Having explained the plan, Billy then went out to superintend arrangements for the attack. The Suffolks were in place by 3am but the Royal Welsh Fusiliers had a much harder time getting to their jumping off point thanks to lost guides and shoddy intelligence, and had already had to repulse two German attacks while they were trying to get ready. It was mayhem and a testament to their resolve that they managed to form up at all. To make matters worse, the leading company of Welshmen was being shot at by their own comrades because the commander of the nearby 11th Essex had not been told that friendly troops would be moving about on his front, or even that there was to be an advance.

The Suffolks went off at 3:35am and the Welshmen, despite all that they had thus far endured, ten minutes later. The Royal Welsh Fusiliers were hit hard and, because they were unable to co-operate with each other, the attack folded and the men had to be withdrawn. They fell back and dug in, changing tack from offensive to defensive. Reports coming back to the brigade from wounded men and prisoners had initially seemed to indicate that everything was going well. Then silence fell and worry began to seep in. Patrols were sent out but could not make any contact with the two companies that had gone out. It was feared that the men of 76th Brigade had been wiped out entirely.

Billy had been on the move all day trying to establish just what was actually going on. Standing on a road leading to Longueval from the west, he was attempting to get the 2nd Suffolks to secure their position. He had just about decided that he had gathered all the information he could and was looking to the higher ground in front when, from inside the cornfield he was observing, a German sniper fired a single bullet. It struck just below the breastbone and 25-year-old Billy Congreve was dead soon after he hit the ground.

His father Walter was still attempting to command the battle. Word reached a member of his staff early in the afternoon via telephone. Events at Delville Wood had reached a critical juncture and Walter was about to send his men forward again in ‘a very important and very daring operation’. General Congreve had to be informed, but his keeping his head was absolutely essential for the tens of thousands of men under his command.
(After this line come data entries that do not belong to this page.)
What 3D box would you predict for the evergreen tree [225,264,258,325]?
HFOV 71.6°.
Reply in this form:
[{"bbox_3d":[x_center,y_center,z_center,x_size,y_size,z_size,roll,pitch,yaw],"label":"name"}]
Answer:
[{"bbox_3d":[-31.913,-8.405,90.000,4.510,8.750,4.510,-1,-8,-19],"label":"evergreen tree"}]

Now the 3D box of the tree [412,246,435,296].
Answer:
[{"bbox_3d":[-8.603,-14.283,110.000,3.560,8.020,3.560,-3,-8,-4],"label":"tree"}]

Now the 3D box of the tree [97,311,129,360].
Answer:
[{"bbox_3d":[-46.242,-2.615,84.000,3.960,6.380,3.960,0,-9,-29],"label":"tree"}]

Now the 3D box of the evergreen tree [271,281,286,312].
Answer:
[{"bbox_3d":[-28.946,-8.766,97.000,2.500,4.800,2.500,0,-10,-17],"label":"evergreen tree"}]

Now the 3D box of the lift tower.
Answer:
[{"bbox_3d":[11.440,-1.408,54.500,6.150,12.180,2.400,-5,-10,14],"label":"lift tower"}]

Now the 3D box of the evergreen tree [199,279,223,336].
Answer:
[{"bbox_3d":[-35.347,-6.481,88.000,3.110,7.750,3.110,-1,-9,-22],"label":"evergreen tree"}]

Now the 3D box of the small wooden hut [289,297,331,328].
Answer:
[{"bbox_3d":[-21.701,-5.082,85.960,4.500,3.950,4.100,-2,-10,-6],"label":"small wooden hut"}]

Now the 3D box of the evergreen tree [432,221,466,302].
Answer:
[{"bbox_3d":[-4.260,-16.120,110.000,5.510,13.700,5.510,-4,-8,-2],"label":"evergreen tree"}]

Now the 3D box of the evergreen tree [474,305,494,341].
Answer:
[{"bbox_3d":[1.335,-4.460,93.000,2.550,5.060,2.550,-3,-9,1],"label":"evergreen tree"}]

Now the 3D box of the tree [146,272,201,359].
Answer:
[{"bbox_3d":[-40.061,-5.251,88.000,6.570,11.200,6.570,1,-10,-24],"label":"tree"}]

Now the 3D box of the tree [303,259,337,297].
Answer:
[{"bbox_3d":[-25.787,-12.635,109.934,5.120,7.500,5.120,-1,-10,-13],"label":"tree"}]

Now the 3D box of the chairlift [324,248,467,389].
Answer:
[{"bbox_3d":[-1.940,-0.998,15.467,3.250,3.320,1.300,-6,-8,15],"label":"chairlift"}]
A staff officer entered the room and gently informed the general that his eldest son had fallen:

He was absolutely calm to all outward appearance, and after a few seconds of silence said quite calmly, ‘He was a good soldier.’ That is all he allowed to appear; and he continued dealing with everything as it came along in the same imperturbable and quietly decisive way as usual.

But the staff man was not at all fooled. ‘You know perhaps better than I,’ he wrote to a friend, ‘what the loss of that son meant to him.’

Billy’s servant was utterly heartbroken but fiercely determined to go up under fire and bring his body back. As he was carried away from Longueval, brigade men of the Gordon Highlanders followed with wild poppies and cornflowers to lay upon him.

Billy Congreve had excelled himself on the Somme. In the build-up to the attack he had personally reconnoitred the enemy and taken out patrols more than half a mile in front of the British lines. He also escorted one of the brigade’s battalions to its jumping off point to make sure they found their way and then remained in the line of fire to get an accurate assessment of how the fighting had played out. For his example he was posthumously awarded the Victoria Cross and at 25 became the first infantry officer in the Great War to be awarded all three gallantry medals available to him.

Unbeknownst to Billy, he had left his new wife pregnant and their daughter, Pamela, was born eight months after her father’s death on the Somme. Major William La Touche Congreve was laid to rest at Corbie Communal Cemetery Extension plot I.F.35.